Si l'on se base sur le prisme politique, le Pérou s’inscrit, tout comme ses pays voisins dans un revirement politique à gauche après l'élection du président Pedro Castillo en 2021. Dans son programme, on ne retrouve aucune mesure féministe ou LGBTQI+ comme la légalisation de l’avortement, une vraie politique de lutte contre les féminicides ou le mariage pour tous.
Le Pérou n'a pas été épargné par les féminicides. Comme dans le monde entier, leurs nombres ont explosé durant la pandémie. Ici, une femme disparaît toutes les trois heures. Durant le mois de Mars 2020 c'est 471 femmes qui sont décédées ou disparu. La plupart des féminicides sont enregistrés sous l'étiquette "disparition". La police est souvent reconnue coupable de négligence quand il s'agit d'enquête concernant la disparition de femmes même mineures.
Une des figures marquantes du mouvement des violences faites aux femmes péruviennes est Arlette Contreras. En 2015, une vidéo circule sur les réseaux sociaux où l'on voit son compagnon de l'époque la tirer par les cheveux et la frapper dans le couloir d'un hôtel. Suite à cela, elle porte plainte et perd plusieurs fois son procès pour violences conjugales et tentative de meurtre malgré les vidéos comme preuve. Face à cette justice sexiste, elle fonde la version péruvienne du mouvement Ni Una Menos et entre en politique pour mettre au premier plan la problématique des violences faites aux femmes au Pérou. La vidéo et les décisions de justice ont créé de vives réactions au Pérou. Certaines femmes ont pris la parole, mais le mouvement n'a pas pris foule dans les rues.
La présence du mouvement féministe péruvien sur les réseaux sociaux est peu importante et se limite à sa tranche la plus radicale.
Religion et poids du patriarcat
La religion a ici une place très importante et reste très influente même en politique. Pedro Castillo, président de gauche radicale, refuse toute avancée majeure pour les droits des femmes et LGBTQI+ dû à ses convictions religieuses évangélistes. L'Église Évangéliste est tellement puissante qu'il est difficile de se revendiquer féministe et de militer au Pérou. Les pressions sociétales, mais aussi familiales et sociales ont un fort impact sur toute volonté d’émancipation féminine.

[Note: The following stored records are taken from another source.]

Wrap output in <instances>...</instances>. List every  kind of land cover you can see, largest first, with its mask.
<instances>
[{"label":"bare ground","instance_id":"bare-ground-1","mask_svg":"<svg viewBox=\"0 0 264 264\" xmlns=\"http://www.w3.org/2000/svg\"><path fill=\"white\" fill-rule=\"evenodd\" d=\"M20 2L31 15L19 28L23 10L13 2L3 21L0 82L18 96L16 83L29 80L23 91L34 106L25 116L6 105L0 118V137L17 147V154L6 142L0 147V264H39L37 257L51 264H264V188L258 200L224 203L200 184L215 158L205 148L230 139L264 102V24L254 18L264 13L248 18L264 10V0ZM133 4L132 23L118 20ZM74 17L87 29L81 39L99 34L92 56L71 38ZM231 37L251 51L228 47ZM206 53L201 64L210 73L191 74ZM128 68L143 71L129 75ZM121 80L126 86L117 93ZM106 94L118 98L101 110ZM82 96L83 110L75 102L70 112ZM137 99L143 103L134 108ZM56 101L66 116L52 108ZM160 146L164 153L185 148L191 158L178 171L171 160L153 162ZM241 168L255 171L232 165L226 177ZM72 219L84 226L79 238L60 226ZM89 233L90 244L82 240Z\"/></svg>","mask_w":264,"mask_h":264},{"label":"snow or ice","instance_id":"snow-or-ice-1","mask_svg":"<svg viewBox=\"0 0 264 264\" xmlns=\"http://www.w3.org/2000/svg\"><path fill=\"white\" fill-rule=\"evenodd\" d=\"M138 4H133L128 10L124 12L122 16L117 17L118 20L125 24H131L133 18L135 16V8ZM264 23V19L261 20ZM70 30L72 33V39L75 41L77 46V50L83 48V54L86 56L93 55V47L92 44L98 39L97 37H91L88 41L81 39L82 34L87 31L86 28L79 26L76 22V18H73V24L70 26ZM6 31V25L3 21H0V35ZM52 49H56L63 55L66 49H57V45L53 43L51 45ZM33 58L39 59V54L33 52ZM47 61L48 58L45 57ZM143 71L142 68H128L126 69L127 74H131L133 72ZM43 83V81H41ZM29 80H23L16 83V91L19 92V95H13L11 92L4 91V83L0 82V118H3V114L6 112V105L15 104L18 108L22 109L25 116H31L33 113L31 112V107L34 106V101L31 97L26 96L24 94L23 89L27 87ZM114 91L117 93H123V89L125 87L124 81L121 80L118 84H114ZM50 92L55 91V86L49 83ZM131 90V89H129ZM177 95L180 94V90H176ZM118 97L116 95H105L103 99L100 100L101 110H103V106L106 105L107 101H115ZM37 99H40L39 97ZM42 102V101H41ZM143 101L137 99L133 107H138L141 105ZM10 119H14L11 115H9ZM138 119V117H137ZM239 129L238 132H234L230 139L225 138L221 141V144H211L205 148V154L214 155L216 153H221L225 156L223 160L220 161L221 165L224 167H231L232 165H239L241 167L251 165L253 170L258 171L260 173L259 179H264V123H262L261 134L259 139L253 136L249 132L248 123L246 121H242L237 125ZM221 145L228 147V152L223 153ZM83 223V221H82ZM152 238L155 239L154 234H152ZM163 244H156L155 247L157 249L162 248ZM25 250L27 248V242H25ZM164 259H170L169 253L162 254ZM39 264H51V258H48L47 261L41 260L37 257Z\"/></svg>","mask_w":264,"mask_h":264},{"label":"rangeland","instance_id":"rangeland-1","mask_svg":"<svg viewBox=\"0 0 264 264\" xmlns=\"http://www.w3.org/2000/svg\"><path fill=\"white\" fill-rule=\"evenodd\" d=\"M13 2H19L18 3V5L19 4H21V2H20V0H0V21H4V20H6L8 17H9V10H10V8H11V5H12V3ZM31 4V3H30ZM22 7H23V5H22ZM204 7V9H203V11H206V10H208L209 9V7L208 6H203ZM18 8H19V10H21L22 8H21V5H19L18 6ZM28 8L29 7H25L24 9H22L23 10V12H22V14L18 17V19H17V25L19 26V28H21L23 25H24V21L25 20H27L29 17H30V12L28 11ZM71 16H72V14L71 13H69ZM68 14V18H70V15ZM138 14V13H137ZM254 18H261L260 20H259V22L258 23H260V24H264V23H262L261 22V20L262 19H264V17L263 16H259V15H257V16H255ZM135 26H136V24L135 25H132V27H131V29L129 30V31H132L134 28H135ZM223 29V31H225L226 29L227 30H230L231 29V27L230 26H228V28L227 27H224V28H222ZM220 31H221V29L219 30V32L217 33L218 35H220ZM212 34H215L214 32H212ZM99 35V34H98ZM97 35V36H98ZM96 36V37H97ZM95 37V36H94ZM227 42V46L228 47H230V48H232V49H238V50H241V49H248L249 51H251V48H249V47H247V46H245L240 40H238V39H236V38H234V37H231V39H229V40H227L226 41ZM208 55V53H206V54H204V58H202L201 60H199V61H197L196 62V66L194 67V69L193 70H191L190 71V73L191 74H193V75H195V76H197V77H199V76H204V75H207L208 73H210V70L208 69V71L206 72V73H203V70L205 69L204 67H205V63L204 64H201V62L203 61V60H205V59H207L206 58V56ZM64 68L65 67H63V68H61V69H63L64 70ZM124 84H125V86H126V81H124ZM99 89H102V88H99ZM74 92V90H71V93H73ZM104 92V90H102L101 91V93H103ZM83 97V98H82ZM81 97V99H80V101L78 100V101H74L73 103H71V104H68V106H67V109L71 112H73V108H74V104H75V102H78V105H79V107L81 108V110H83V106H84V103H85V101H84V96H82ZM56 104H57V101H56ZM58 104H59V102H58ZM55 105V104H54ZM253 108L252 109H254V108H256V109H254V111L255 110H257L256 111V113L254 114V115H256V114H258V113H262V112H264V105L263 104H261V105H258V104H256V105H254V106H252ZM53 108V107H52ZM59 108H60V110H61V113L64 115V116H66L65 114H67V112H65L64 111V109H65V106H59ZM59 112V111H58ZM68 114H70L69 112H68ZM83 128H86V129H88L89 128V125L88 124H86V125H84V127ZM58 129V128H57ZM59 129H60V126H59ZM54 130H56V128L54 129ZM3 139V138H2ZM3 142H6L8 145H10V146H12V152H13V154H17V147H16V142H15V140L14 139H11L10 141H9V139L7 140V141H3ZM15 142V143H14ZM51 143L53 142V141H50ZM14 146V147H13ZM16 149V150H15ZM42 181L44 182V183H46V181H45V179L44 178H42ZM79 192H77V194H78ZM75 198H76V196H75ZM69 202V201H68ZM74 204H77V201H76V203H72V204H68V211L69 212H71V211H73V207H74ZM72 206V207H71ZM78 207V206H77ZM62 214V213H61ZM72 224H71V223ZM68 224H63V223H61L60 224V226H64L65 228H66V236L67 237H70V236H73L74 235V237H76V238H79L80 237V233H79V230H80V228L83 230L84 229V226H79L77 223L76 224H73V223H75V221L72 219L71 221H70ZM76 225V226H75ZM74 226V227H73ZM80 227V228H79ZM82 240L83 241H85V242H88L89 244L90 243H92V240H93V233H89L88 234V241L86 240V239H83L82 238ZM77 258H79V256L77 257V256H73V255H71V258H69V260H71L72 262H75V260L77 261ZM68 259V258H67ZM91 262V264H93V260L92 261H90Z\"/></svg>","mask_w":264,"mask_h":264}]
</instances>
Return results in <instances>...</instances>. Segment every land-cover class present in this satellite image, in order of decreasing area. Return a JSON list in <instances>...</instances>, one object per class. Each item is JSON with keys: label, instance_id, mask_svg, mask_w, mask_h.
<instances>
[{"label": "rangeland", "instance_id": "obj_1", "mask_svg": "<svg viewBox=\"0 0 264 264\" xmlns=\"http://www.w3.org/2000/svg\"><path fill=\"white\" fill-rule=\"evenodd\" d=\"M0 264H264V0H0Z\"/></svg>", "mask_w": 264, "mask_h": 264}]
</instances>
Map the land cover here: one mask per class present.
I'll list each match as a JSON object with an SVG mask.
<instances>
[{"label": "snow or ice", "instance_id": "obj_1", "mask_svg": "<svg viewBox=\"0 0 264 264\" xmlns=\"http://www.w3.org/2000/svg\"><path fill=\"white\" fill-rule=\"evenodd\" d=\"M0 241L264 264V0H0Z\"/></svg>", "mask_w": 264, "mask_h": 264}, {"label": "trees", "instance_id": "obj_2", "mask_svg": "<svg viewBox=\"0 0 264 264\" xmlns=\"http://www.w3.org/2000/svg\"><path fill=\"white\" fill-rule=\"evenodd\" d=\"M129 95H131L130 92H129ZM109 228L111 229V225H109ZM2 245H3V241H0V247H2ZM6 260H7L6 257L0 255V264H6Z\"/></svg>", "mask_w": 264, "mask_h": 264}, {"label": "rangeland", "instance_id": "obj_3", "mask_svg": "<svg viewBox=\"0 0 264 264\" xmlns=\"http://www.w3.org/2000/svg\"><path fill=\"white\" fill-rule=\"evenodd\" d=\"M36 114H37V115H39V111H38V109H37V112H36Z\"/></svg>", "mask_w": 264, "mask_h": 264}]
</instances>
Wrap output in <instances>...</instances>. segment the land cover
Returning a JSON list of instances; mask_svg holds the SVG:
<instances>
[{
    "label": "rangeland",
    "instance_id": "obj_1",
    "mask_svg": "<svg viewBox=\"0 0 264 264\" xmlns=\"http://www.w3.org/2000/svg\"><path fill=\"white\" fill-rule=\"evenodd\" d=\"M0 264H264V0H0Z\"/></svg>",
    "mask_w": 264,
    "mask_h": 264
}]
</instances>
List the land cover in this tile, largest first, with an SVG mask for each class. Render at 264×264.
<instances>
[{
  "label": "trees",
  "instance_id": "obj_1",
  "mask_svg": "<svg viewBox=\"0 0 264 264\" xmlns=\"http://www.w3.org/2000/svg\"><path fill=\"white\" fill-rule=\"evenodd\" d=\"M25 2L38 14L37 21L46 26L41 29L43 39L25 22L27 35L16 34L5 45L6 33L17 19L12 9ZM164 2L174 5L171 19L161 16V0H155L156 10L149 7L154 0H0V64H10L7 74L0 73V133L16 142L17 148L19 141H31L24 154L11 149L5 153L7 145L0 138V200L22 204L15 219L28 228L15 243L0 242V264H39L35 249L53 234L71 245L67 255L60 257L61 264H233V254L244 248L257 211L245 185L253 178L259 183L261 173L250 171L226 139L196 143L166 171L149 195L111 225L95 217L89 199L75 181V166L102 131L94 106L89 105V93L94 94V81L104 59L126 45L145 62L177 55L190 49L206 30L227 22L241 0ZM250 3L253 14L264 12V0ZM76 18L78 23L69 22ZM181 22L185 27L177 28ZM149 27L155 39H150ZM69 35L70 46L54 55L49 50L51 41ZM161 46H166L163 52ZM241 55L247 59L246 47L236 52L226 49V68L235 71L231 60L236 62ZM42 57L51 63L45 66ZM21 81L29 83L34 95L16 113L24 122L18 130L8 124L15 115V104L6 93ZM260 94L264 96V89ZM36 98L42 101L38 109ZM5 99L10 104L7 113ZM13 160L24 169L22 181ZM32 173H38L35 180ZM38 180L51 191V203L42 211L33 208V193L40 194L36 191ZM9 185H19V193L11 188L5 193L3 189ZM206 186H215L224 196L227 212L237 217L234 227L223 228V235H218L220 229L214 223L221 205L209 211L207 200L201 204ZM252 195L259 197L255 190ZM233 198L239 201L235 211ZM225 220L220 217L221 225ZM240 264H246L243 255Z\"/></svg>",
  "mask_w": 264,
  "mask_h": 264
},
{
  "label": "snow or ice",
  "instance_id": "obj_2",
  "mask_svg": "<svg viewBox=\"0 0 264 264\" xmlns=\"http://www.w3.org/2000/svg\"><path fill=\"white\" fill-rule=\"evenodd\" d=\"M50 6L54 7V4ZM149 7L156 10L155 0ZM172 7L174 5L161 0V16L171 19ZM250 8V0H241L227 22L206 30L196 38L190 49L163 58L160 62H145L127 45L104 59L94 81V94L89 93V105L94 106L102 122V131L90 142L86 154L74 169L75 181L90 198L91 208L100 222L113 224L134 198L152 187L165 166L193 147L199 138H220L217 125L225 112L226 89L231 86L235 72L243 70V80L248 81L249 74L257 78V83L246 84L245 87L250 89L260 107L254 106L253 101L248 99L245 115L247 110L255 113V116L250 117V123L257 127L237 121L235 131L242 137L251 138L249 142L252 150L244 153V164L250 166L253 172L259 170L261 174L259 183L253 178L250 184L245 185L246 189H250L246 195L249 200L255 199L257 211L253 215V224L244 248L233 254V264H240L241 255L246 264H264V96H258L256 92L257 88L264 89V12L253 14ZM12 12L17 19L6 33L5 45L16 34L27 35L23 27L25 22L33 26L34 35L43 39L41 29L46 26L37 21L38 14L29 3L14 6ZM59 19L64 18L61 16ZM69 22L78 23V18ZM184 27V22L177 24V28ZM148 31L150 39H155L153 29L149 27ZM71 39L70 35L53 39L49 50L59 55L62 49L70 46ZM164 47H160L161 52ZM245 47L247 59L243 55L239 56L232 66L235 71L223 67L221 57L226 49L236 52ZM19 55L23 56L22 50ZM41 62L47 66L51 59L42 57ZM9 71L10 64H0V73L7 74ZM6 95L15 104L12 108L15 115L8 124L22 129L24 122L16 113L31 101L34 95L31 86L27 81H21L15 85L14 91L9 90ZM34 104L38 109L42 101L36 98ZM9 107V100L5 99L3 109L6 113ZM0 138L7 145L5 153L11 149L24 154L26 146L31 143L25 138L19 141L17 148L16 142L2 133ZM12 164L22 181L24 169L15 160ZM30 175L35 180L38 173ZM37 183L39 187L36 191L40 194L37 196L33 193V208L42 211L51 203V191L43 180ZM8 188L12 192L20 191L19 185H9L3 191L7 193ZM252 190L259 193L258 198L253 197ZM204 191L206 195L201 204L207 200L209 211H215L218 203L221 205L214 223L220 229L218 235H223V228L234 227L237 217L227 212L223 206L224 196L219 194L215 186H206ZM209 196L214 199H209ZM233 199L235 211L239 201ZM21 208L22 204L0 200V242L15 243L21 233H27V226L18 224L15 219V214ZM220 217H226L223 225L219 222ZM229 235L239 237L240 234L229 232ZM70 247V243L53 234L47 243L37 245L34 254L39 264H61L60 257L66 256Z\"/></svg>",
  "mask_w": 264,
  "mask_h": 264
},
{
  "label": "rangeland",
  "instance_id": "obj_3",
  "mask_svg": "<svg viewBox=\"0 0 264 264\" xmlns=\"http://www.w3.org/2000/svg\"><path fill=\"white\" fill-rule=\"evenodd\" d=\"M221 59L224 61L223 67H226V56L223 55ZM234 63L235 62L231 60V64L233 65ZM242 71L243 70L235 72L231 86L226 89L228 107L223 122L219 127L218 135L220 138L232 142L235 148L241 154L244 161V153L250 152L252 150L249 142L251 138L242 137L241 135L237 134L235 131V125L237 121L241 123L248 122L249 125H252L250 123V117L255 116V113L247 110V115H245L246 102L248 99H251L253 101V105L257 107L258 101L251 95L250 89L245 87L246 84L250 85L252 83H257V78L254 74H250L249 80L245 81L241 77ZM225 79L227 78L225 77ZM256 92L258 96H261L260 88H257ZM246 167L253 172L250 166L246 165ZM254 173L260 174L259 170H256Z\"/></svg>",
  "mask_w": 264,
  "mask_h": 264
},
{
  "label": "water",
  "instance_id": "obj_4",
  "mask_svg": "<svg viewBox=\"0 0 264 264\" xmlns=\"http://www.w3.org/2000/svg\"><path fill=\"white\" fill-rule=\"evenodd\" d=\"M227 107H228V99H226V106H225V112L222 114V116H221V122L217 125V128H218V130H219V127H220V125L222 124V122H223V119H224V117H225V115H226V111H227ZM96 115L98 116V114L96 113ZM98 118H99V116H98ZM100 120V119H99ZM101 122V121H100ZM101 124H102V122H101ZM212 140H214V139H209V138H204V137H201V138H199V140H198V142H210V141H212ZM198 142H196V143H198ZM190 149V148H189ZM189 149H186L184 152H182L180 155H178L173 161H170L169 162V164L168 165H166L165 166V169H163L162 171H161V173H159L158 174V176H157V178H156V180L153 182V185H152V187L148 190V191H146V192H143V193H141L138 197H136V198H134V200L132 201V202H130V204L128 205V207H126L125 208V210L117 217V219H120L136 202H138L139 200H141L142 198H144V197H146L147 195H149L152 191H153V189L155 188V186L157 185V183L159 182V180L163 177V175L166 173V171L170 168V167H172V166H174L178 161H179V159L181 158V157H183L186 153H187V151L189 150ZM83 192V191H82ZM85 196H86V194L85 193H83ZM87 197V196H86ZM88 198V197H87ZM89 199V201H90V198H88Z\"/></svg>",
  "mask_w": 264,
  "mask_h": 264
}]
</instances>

Le patriarcat est omniprésent même dans les organisations syndicales. Ces espaces de luttes ne sont pas épargnés par le sexisme. L’intégration des femmes dans les luttes sociales reste très limitée (pourtant pour faire grossir les chiffres des grévistes/manifestants, les syndicalistes sont heureux de les compter parmi eux). Rares sont les syndicats qui font des efforts et qui permettent aux femmes d’obtenir des postes clés. Si certains ont créé « une commission des femmes » au sein de leur syndicat, elle ne donne aucun pouvoir et ne sert qu'à donner une image progressiste. Donner l'impression d'une mixité d'une manière superficielle et illusoire.
Le poids du patriarcat et de la religion est tellement puissant qu'il obstrue toute possibilité au mouvement d'émerger. Le chemin est assez lent et à surtout peu de visibilité médiatique pour créer quelque chose de global.